Another local vinyl release of recent times is the first in a series from the Mofonics crew. Titled Musique Tranquille it is a 6 track split EP with one side handled by Jonny Phive and the other by Lowrion. Jonny Phive’s selection includes the fabulous Oceanic Jazz which has been remastered and sound superb on vinyl – a classic piece of mid-90s ambient instrumental hip hop, and, incidentally one of Phive’s earliest recordings. The flip from Lowrion is slightly more upbeat but retains a kitsch lounge feel punctuated by deft scratching. A lovely colour sleeve design completes a very slick package of smooth lounge instrumentalism.

This week, Sound Summit, Electrofringe, Young Writers and their associated NCL Nights and Hardwarehouse events are in full swing. A short train ride to Newcastle and you will be surrounded by several thousand young artists, writers, musicians, programmers, MCs, poets, and oddballs. From Wednesday to Monday, the festivals under the umbrella term This Is Not Art (in homage to a legendary piece of Newcastle graffiti), have roughly 420 notable speakers running around 200 workshops, panels and forums – most of them free of charge. Electrofringe has brought out two prominent digital video manipulators – programmer John Dekron, and the quite spectacular Light Surgeons who combine film and VJing with performance-style lighting. Electrofringe have also secured the extremely disturbing V/VM who seems to hate ‘art musicians’ with the same passion as he does pop musicians. V/VM is a Manchester-based project that veers wildly from highly illegal copyright infringing pop destruction (like re-releasing a Spiller’s Groovejet or Chris De Burgh’s Lady In Red on 7” as their own track simply by playing it back into a recorder and fucking with the pitch control so it wavers and jumps all over the place – and then sitting back waiting for legal action) to arty industrial Autechre-isms. Apparently “over here for the ladies” no one is sure whether V/VM is a big joke like the fantastic pisstake zine Shoreditch Twat, or what.

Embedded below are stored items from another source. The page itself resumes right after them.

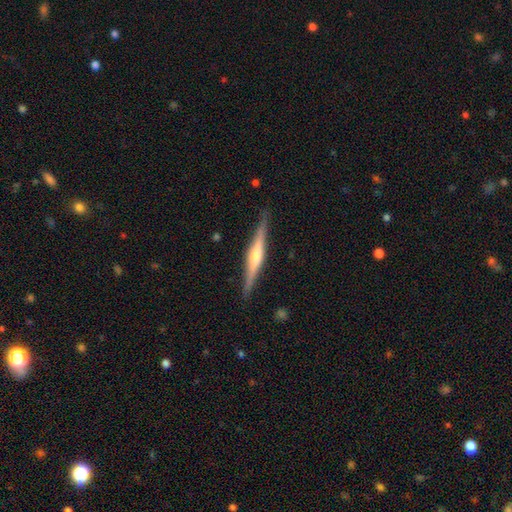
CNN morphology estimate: type=featured or disk (75%); edge-on=yes (98%); edge-on bulge=rounded (82%); merging=none (89%).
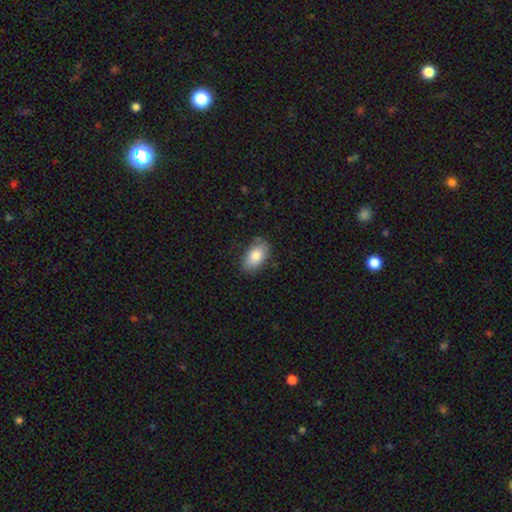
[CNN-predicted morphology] Q: Smooth or featured?
A: smooth (83%); runner-up: featured or disk (11%)
Q: How rounded?
A: in between (93%); runner-up: round (5%)
Q: Merging?
A: none (80%); runner-up: minor disturbance (15%)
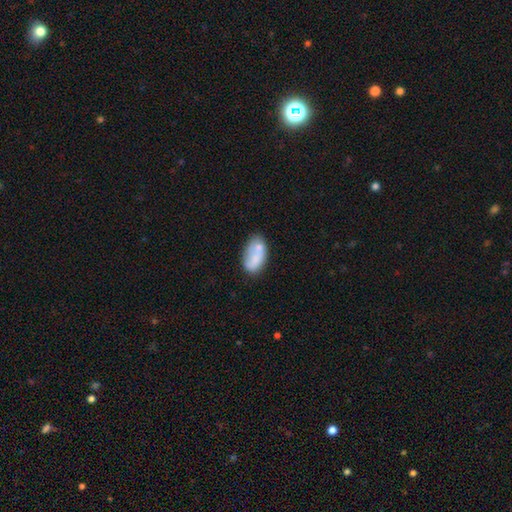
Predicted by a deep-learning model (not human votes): smooth 68%, featured or disk 25%, star or artifact 7%. Down the decision tree: how rounded — in between (93%); merging — none (47%).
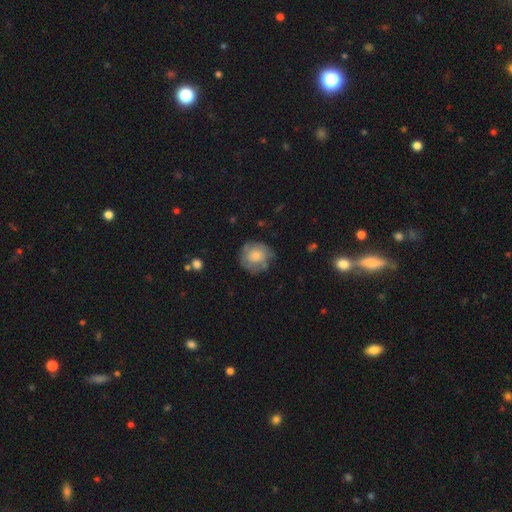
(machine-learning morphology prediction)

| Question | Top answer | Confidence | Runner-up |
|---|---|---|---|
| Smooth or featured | smooth | 59% | featured or disk (34%) |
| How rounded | round | 87% | in between (12%) |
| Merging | none | 66% | minor disturbance (23%) |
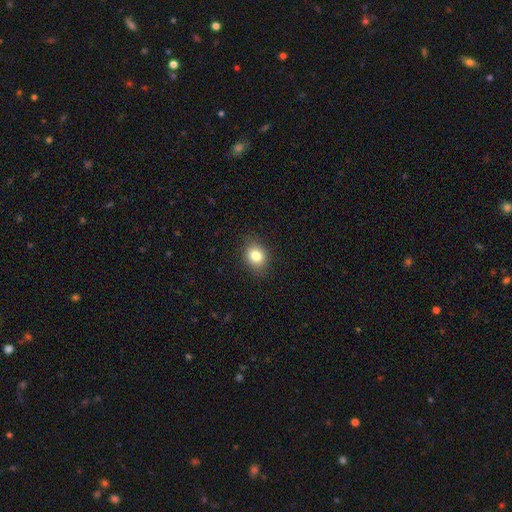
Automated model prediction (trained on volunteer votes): Overall: smooth (82%). How rounded: round (58%; in between 41%). Merging: none (87%).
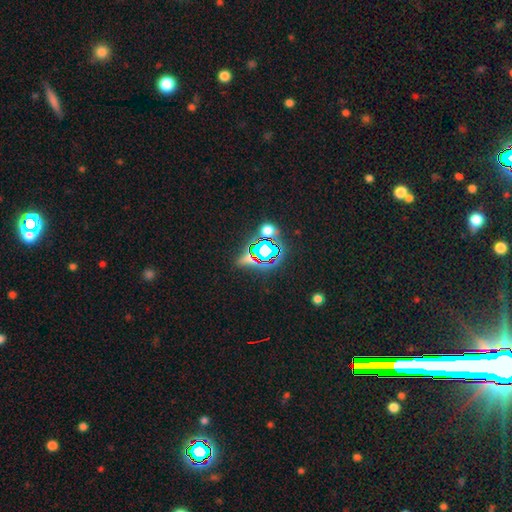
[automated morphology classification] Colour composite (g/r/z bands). It shows a star or artifact, not a galaxy (64%).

On the Sound Summit tip there are a host of internationals running workshops from Anticon battle MC and many times Skribble Jam champion Sage Francis, the gentle pastoral electronics of Neotropic, the skittering laptop beats of Manitoba, or the maniaical pop kitsch of Chicks-On-Speed and Tigerbeat6 artist Kevin Belchdom. Then there is the Scalene crew which includes the deep glitch minimalism of Mitchell Akiyama and the crunchy Gescom-affiliate Battery Operated or the Montreal-based Ninja Tune DJ Luv who also records more electro-styled sounds as Identification. Add to that a bunch of locals running workshops on sampling, remixing, hip hop and techno production, mastering as well as those essentials like distribution, pressing and licensing and Sound Summit is a quite unique opportunity to get a glimpse inside the creative and business world of independent hip hop and electronic music. Then go and jump around in a warehouse to them all playing live . . . Unlike other music development conferences, Sound Summit is cheap - $33 for 3 days or $17 a day and if you are releasing stuff yourself then there’ll be a shop at which you can leave your own releases to sell

And at Frigid over the next fortnight we have Manitoba and Tooth at a special one-off Wednesday night Frigid on October 2 ($15). There’s no Frigid on the 6th because you should be in Newcastle. We return on the 13th with the only Sydney show from the Scalene crew (Akiyama, Battery Operated, DJ Luv etc) for $12, and Sage Francis with The Herd and Morganics on Monday Oct 14 for just $10.